Calcium transport in bovine sperm mitochondria: effect of substrates and phosphate

Abstract

Calcium uptake into filipin-treated bovine spermatozoa is completely inhibited by the uncoupler CCCP or by ruthenium red. Both P i and mitochondrial substrates are required to obtain the maximal rate of calcium uptake into the sperm mitochondria. Bicarbonate and other anions such as lactate, acetate or β-hydroxybutyrate do not support a high rate of calcium uptake. There are significant differences among various mitochondrial substrates in supporting calcium uptake. The best substrates are durohydroquinone, α-glycerophosphate and lactate. Pyruvate is a relatively poor substrate, and its rate can be greatly enhanced by malate or succinate but not by oxalacetate or lactate. This stimulation is blocked by the dicarboxylate translocase inhibitor, butylmalonate and can be mimiced by the non-metabolized substrate d-malate. The K a for pyruvate was found to be 17 μM and 67 μM in the presence and absence of l-malate, respectively. The K a for l-malate is 0.12 mM. It is suggested that in addition to the known pyruvate/lactate translocase there is a second translocase for pyruvate which is malate/succinate-dependent and does not transport lactate. In the presence of succinate, glutamate stimulates calcium uptake 3-fold, and this effect is not inhibited by rotenone.

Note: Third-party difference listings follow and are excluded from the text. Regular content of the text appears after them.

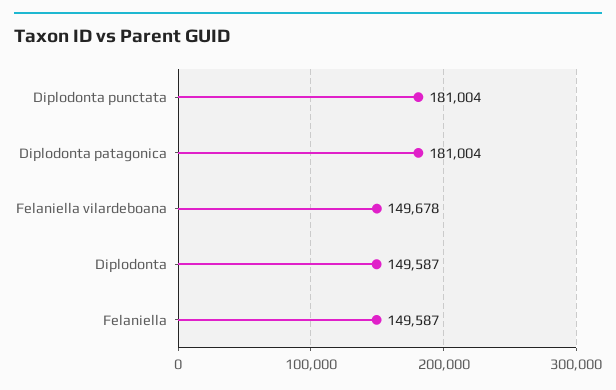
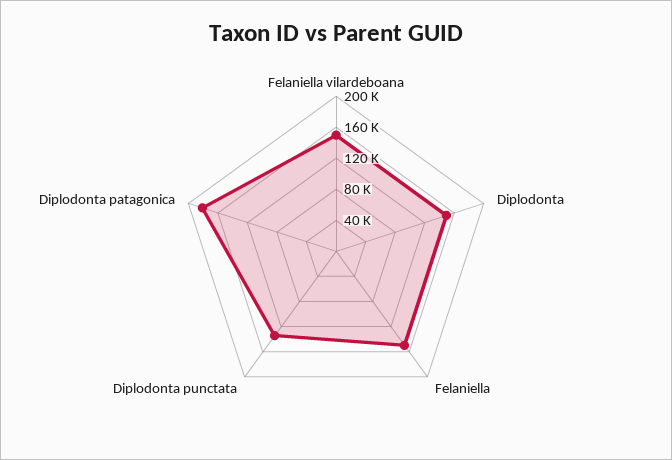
  {
-   "Diplodonta punctata": 181004,
+   "Diplodonta punctata": 140000,
    "Diplodonta patagonica": 181004,
    "Felaniella vilardeboana": 149678,
    "Diplodonta": 149587,
    "Felaniella": 149587
  }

In the presence of glutamate plus malate or oxalacetate there is only an additive effect. It is suggested that glutamate stimulates succinate transport and/or oxidation in bovine sperm mitochondria. The α-hydroxybutyrate is almost as good as lactate in supporting calcium uptake. Since the α-keto product is not further metabolized in the citric acid cycle, it is suggested that lactate can supply the mitochondrial needs for NADH from its oxidation to pyruvate by the sperm lactate dehydrogenase x. Thus, when there is sufficient lactate in the sperm mitochondria, pyruvate need not be further metabolized in the citric acid cycle in order to supply more NADH.